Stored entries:
-------------------------

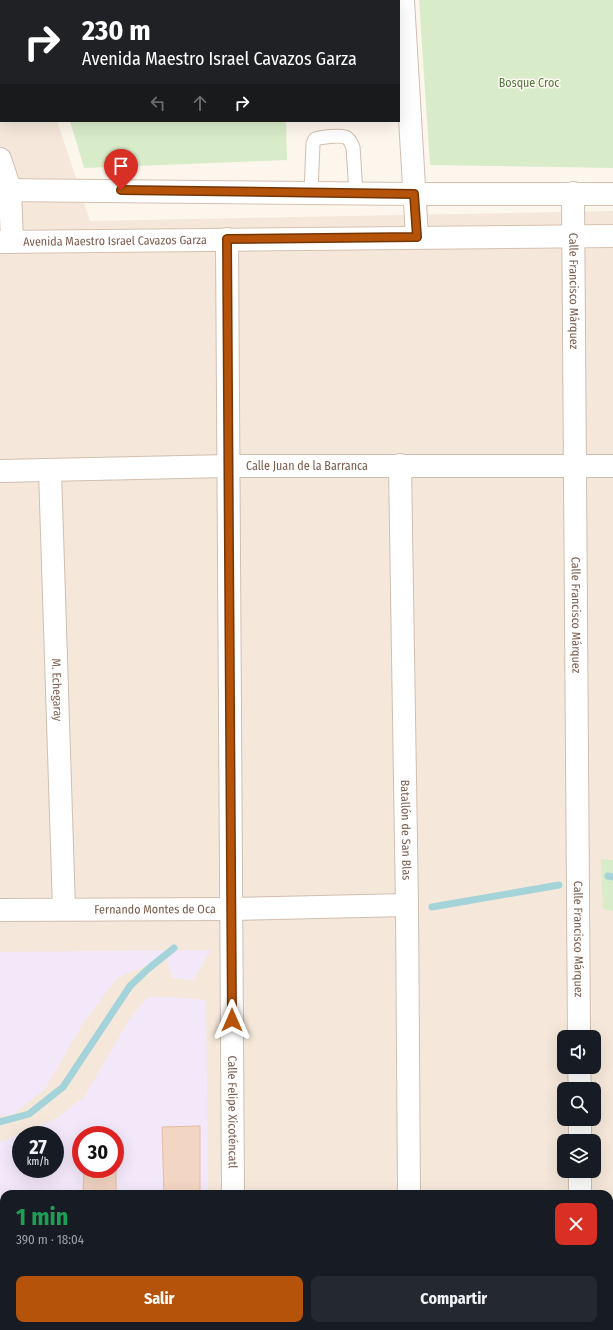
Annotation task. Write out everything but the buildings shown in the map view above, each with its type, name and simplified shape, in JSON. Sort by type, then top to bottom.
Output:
[{"type":"street","points":[[403,0],[404,109],[414,194],[417,237]]},
{"type":"street","points":[[0,159],[5,189],[6,242]]},
{"type":"street","points":[[5,189],[414,194],[613,194]]},
{"type":"street","name":"Calle Francisco Márquez","points":[[573,193],[579,1030]]},
{"type":"street","name":"Avenida Maestro Israel Cavazos Garza","points":[[6,242],[574,235],[613,236]]},
{"type":"street","name":"Calle Felipe Xicoténcatl","points":[[227,239],[234,1190]]},
{"type":"street","name":"Batallón de San Blas","points":[[400,465],[407,905],[409,1190]]},
{"type":"street","name":"Calle Juan de la Barranca","points":[[0,471],[229,466],[613,466]]},
{"type":"street","name":"M. Echegaray","points":[[50,471],[64,909]]},
{"type":"street","name":"Fernando Montes de Oca","points":[[0,910],[231,909],[407,905]]},
{"type":"street","points":[[580,1178],[580,1190]]},
{"type":"lane","points":[[311,192],[313,144],[315,139],[321,137],[345,137],[350,140],[353,147],[356,193]]},
{"type":"shaded area","points":[[0,122],[57,122],[90,221],[613,211],[613,1190],[0,1190]]},
{"type":"shaded area","points":[[211,950],[193,980],[172,978],[166,957],[117,978],[83,1023],[45,1089],[12,1115],[0,1116],[0,952]]},
{"type":"shaded area","points":[[148,997],[206,1000],[208,1190],[0,1190],[0,1142],[12,1137],[12,1178],[64,1178],[64,1126],[38,1126],[57,1118],[84,1097],[129,1020]]},
{"type":"green space","name":"Bosque Croc","points":[[419,0],[613,0],[613,168],[430,165]]},
{"type":"green space","points":[[70,122],[286,122],[287,160],[84,168]]},
{"type":"green space","points":[[601,859],[613,860],[613,911],[603,909]]},
{"type":"waterway","points":[[608,876],[613,877]]},
{"type":"waterway","points":[[432,907],[559,885]]},
{"type":"waterway","points":[[0,1122],[29,1114],[63,1087],[130,986],[174,948]]},
{"type":"route","points":[[121,190],[414,194],[417,237],[227,239],[232,1020]]}]
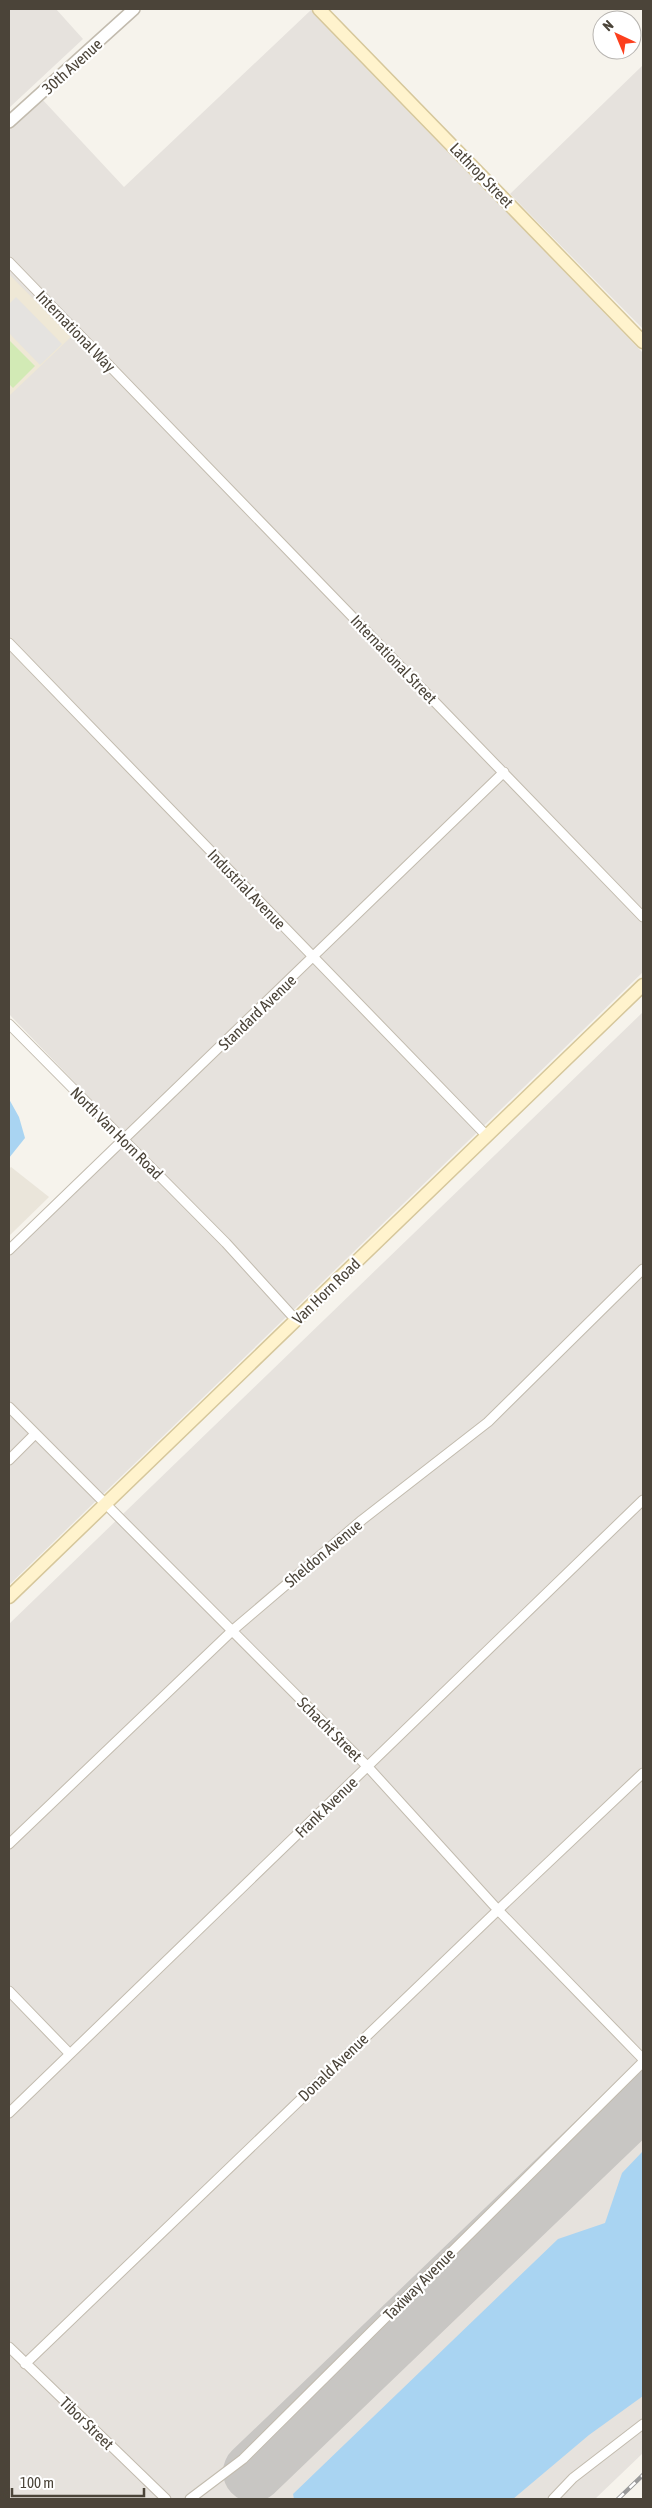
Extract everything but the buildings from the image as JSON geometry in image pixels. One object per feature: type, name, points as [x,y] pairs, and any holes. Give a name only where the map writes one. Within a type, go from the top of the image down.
[{"type":"main road","name":"Lathrop Street","points":[[319,9],[643,342]]},
{"type":"main road","name":"Van Horn Road","points":[[9,1597],[643,985]]},
{"type":"street","name":"30th Avenue","points":[[9,122],[134,9]]},
{"type":"street","name":"International Way","points":[[9,262],[144,400]]},
{"type":"street","name":"International Street","points":[[144,400],[643,917]]},
{"type":"street","name":"Industrial Avenue","points":[[9,644],[486,1135]]},
{"type":"street","name":"Standard Avenue","points":[[9,1250],[504,772]]},
{"type":"street","name":"North Van Horn Road","points":[[9,1024],[226,1243],[296,1320]]},
{"type":"street","name":"Sheldon Avenue","points":[[9,1844],[233,1630],[362,1520],[488,1422],[643,1269]]},
{"type":"street","name":"Schacht Street","points":[[9,1407],[368,1767],[498,1910],[643,2061]]},
{"type":"street","points":[[9,1460],[35,1434]]},
{"type":"street","name":"Frank Avenue","points":[[9,2113],[643,1500]]},
{"type":"street","name":"Donald Avenue","points":[[25,2364],[643,1773]]},
{"type":"street","points":[[9,1991],[70,2054]]},
{"type":"street","name":"Taxiway Avenue","points":[[190,2499],[243,2459],[643,2061]]},
{"type":"street","name":"Tibor Street","points":[[9,2347],[166,2499]]},
{"type":"street","points":[[553,2499],[573,2478],[643,2424]]},
{"type":"shaded area","points":[[9,9],[56,9],[83,39],[9,108]]},
{"type":"shaded area","points":[[311,10],[643,353],[643,972],[9,1585],[9,1256],[130,1140],[9,1014],[9,128],[41,98],[124,187]]},
{"type":"shaded area","points":[[643,65],[643,329],[510,194]]},
{"type":"shaded area","points":[[9,274],[71,337],[9,396]]},
{"type":"shaded area","points":[[16,297],[62,344],[40,365],[9,333],[9,304]]},
{"type":"shaded area","points":[[643,1012],[643,2453],[595,2499],[9,2499],[9,1624]]},
{"type":"shaded area","points":[[11,1167],[49,1197],[9,1236],[9,1169]]},
{"type":"green space","points":[[9,340],[35,366],[13,388],[9,384]]},
{"type":"water","points":[[9,1099],[19,1117],[25,1138],[9,1158]]},
{"type":"water","points":[[643,2151],[643,2396],[589,2435],[513,2499],[294,2499],[293,2494],[558,2239],[605,2223],[622,2173]]},
{"type":"runway","points":[[253,2472],[643,2098]]},
{"type":"railway","points":[[618,2499],[643,2475]]}]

-------------------------

**What to produce**.
Transcribe all of the lines above exactly as given. The pictures stay out.

**Task answer**.
Annotation task. Write out everything but the buildings shown in the map view above, each with its type, name and simplified shape, in JSON. Sort by type, then top to bottom.
Output:
[{"type":"street","points":[[403,0],[404,109],[414,194],[417,237]]},
{"type":"street","points":[[0,159],[5,189],[6,242]]},
{"type":"street","points":[[5,189],[414,194],[613,194]]},
{"type":"street","name":"Calle Francisco Márquez","points":[[573,193],[579,1030]]},
{"type":"street","name":"Avenida Maestro Israel Cavazos Garza","points":[[6,242],[574,235],[613,236]]},
{"type":"street","name":"Calle Felipe Xicoténcatl","points":[[227,239],[234,1190]]},
{"type":"street","name":"Batallón de San Blas","points":[[400,465],[407,905],[409,1190]]},
{"type":"street","name":"Calle Juan de la Barranca","points":[[0,471],[229,466],[613,466]]},
{"type":"street","name":"M. Echegaray","points":[[50,471],[64,909]]},
{"type":"street","name":"Fernando Montes de Oca","points":[[0,910],[231,909],[407,905]]},
{"type":"street","points":[[580,1178],[580,1190]]},
{"type":"lane","points":[[311,192],[313,144],[315,139],[321,137],[345,137],[350,140],[353,147],[356,193]]},
{"type":"shaded area","points":[[0,122],[57,122],[90,221],[613,211],[613,1190],[0,1190]]},
{"type":"shaded area","points":[[211,950],[193,980],[172,978],[166,957],[117,978],[83,1023],[45,1089],[12,1115],[0,1116],[0,952]]},
{"type":"shaded area","points":[[148,997],[206,1000],[208,1190],[0,1190],[0,1142],[12,1137],[12,1178],[64,1178],[64,1126],[38,1126],[57,1118],[84,1097],[129,1020]]},
{"type":"green space","name":"Bosque Croc","points":[[419,0],[613,0],[613,168],[430,165]]},
{"type":"green space","points":[[70,122],[286,122],[287,160],[84,168]]},
{"type":"green space","points":[[601,859],[613,860],[613,911],[603,909]]},
{"type":"waterway","points":[[608,876],[613,877]]},
{"type":"waterway","points":[[432,907],[559,885]]},
{"type":"waterway","points":[[0,1122],[29,1114],[63,1087],[130,986],[174,948]]},
{"type":"route","points":[[121,190],[414,194],[417,237],[227,239],[232,1020]]}]
Extract everything but the buildings from the image as JSON geometry in image pixels. One object per feature: type, name, points as [x,y] pairs, and any holes. Give a name only where the map writes one. Within a type, go from the top of the image down.
[{"type":"main road","name":"Lathrop Street","points":[[319,9],[643,342]]},
{"type":"main road","name":"Van Horn Road","points":[[9,1597],[643,985]]},
{"type":"street","name":"30th Avenue","points":[[9,122],[134,9]]},
{"type":"street","name":"International Way","points":[[9,262],[144,400]]},
{"type":"street","name":"International Street","points":[[144,400],[643,917]]},
{"type":"street","name":"Industrial Avenue","points":[[9,644],[486,1135]]},
{"type":"street","name":"Standard Avenue","points":[[9,1250],[504,772]]},
{"type":"street","name":"North Van Horn Road","points":[[9,1024],[226,1243],[296,1320]]},
{"type":"street","name":"Sheldon Avenue","points":[[9,1844],[233,1630],[362,1520],[488,1422],[643,1269]]},
{"type":"street","name":"Schacht Street","points":[[9,1407],[368,1767],[498,1910],[643,2061]]},
{"type":"street","points":[[9,1460],[35,1434]]},
{"type":"street","name":"Frank Avenue","points":[[9,2113],[643,1500]]},
{"type":"street","name":"Donald Avenue","points":[[25,2364],[643,1773]]},
{"type":"street","points":[[9,1991],[70,2054]]},
{"type":"street","name":"Taxiway Avenue","points":[[190,2499],[243,2459],[643,2061]]},
{"type":"street","name":"Tibor Street","points":[[9,2347],[166,2499]]},
{"type":"street","points":[[553,2499],[573,2478],[643,2424]]},
{"type":"shaded area","points":[[9,9],[56,9],[83,39],[9,108]]},
{"type":"shaded area","points":[[311,10],[643,353],[643,972],[9,1585],[9,1256],[130,1140],[9,1014],[9,128],[41,98],[124,187]]},
{"type":"shaded area","points":[[643,65],[643,329],[510,194]]},
{"type":"shaded area","points":[[9,274],[71,337],[9,396]]},
{"type":"shaded area","points":[[16,297],[62,344],[40,365],[9,333],[9,304]]},
{"type":"shaded area","points":[[643,1012],[643,2453],[595,2499],[9,2499],[9,1624]]},
{"type":"shaded area","points":[[11,1167],[49,1197],[9,1236],[9,1169]]},
{"type":"green space","points":[[9,340],[35,366],[13,388],[9,384]]},
{"type":"water","points":[[9,1099],[19,1117],[25,1138],[9,1158]]},
{"type":"water","points":[[643,2151],[643,2396],[589,2435],[513,2499],[294,2499],[293,2494],[558,2239],[605,2223],[622,2173]]},
{"type":"runway","points":[[253,2472],[643,2098]]},
{"type":"railway","points":[[618,2499],[643,2475]]}]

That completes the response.